O caso do estupro coletivo no Rio de Janeiro e os desdobramentos da investigação têm gerado debates sociais sobre o crime ter de fato ocorrido. Um vídeo divulgado na internet mostra que uma adolescente de 16 anos teria sido agredida sexualmente enquanto estava desacordada. Para além de juízos morais, é preciso observar o que legislação brasileira determina para que se configure este delito.
O artigo 213 do Código Penal define que estupro é “constranger alguém, mediante violência ou grave ameaça, a ter conjunção carnal ou a praticar ou permitir que com ele se pratique outro ato libidinoso”. A pena prevista é de prisão de seis a dez anos.
Para se configurar o crime de estupro não é necessário que o agressor chegue às vias de fato ou que ocorra, introductio penis intra vas, termo utilizado no direito.
A promotora de Justiça Mariana Bazzo, coordenadora do Núcleo de Promoção da Igualdade de Gênero (NUPIGE) explica que a legislação atual protege o corpo todo. “O que se tem é a proteção do corpo como um todo, nada pode ser violado sem consentimento da mulher”.
O advogado especialista em direito penal Gustavo Scandelari explica que ato libidinoso pode ser entendido como passar a mão no corpo da vítima, beijá-la ou tocar em áreas íntimas.
Scandelari diz que, tradicionalmente, os exames de vítimas que sofreram estupro apresentam marcas de violência nas coxas, nos braços, ou no rosto. Contudo, se uma vítima estiver desacordada obviamente não haverá resistência, nem marcas de violência física.
O fato de a vítima estar sob efeito de bebidas alcoólicas ou drogas a ponto de perder o discernimento pode ser decisivo para configurar o crime de estupro.
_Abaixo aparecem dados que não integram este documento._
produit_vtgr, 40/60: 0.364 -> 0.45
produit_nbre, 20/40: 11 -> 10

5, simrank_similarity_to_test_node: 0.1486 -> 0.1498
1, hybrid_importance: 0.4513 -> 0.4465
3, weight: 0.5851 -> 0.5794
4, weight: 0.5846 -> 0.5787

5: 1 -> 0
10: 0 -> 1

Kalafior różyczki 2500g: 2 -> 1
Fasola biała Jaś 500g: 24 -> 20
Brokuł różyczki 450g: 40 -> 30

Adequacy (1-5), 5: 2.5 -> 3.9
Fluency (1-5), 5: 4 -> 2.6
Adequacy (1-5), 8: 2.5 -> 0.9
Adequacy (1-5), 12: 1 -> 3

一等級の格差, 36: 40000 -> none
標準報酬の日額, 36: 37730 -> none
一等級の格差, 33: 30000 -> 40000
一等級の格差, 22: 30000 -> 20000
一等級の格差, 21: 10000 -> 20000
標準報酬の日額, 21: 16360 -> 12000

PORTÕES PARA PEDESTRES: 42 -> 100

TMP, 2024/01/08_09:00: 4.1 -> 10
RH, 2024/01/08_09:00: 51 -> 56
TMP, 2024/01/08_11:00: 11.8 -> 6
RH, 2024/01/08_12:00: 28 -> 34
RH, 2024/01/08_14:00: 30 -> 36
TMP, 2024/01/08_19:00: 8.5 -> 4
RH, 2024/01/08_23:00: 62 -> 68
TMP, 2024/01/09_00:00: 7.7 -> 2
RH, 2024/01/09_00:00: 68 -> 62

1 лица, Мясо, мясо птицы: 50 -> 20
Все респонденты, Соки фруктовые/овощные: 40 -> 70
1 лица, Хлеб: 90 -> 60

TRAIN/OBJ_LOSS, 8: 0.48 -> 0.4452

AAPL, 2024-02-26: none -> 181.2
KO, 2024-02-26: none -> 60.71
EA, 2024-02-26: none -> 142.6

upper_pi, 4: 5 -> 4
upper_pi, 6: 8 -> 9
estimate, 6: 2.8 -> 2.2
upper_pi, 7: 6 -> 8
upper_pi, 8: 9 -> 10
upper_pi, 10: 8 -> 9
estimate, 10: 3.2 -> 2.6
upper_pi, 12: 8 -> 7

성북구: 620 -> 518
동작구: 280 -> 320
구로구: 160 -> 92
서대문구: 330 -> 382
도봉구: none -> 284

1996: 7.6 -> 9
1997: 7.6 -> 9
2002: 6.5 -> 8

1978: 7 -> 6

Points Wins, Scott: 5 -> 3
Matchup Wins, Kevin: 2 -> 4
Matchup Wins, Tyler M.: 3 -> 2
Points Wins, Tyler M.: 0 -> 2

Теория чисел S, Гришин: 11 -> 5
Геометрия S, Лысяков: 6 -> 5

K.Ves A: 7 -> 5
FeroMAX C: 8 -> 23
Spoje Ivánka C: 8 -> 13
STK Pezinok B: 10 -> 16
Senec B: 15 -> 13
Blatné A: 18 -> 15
Scandelari explica que, ainda que pessoa tenha consentido em participar de um ato sexual e consumido drogas por vontade própria, a partir do momento em que ela perde o discernimento, o ato passa a ser considerado estupro.
O artigo 217-A do Código Penal define como estupro de vulnerável a violência contra uma pessoa que “não tem o necessário discernimento para a prática do ato” e não possa oferecer resistência. Nesse caso, a pena é de oito a 15 anos de prisão.
“Existe ainda uma ideia relacionada a esse fenômeno cultural de que tem a mulher vítima, ou a mulher que procura a violência”, lamenta Mariana, mas ela alerta que: “Obviamente, não existe por onde sair, se uma pessoa abusa de uma mulher em situação de embriaguez, na qual ela está sem condições de oferecer resistência, isso com certeza é considerado estupro”.
Histórico
A legislação que define o crime de estupro foi alterada em 2009. Até então, a redação do artigo 213 do CP previa como estupro apenas “constranger mulher à conjunção carnal, mediante violência ou grave ameaça”. Os outros atos libidinosos eram considerados atentado violento ao pudor, e estavam previstos no artigo 214, que foi revogado.
Com a mudança no texto da lei, a palavra “mulher” foi substituída por “alguém” no artigo 213, e homens também passaram a poder ser considerados vítimas de estupro.
Para Mariana Bazzo, a legislação que pune os atos de violência contra a mulher é um reflexo da sociedade. Ela relembra que até 2005, por exemplo, se estuprador casasse com a vítima, isso seria motivo para extinção da punibilidade, ou seja, ele não precisaria ser punido pelo crime.
Mariana relata que, até 1970, manuais de direito consideravam irrelevante a violência do marido contra a mulher que não “cumprisse seus deveres maritais” e não apresentasse um motivo que fosse tido justo para isso.
A mudança de lei em 2009 foi, na opinião da promotora, um reconhecimento da mulher como alguém que merecesse ser tratada com dignidade. Até então, o texto de lei só trazia a preocupação com a honra perante a sociedade. “O que havia era a proteção da virgindade, do defloramento, não da mulher”, aponta Mariana.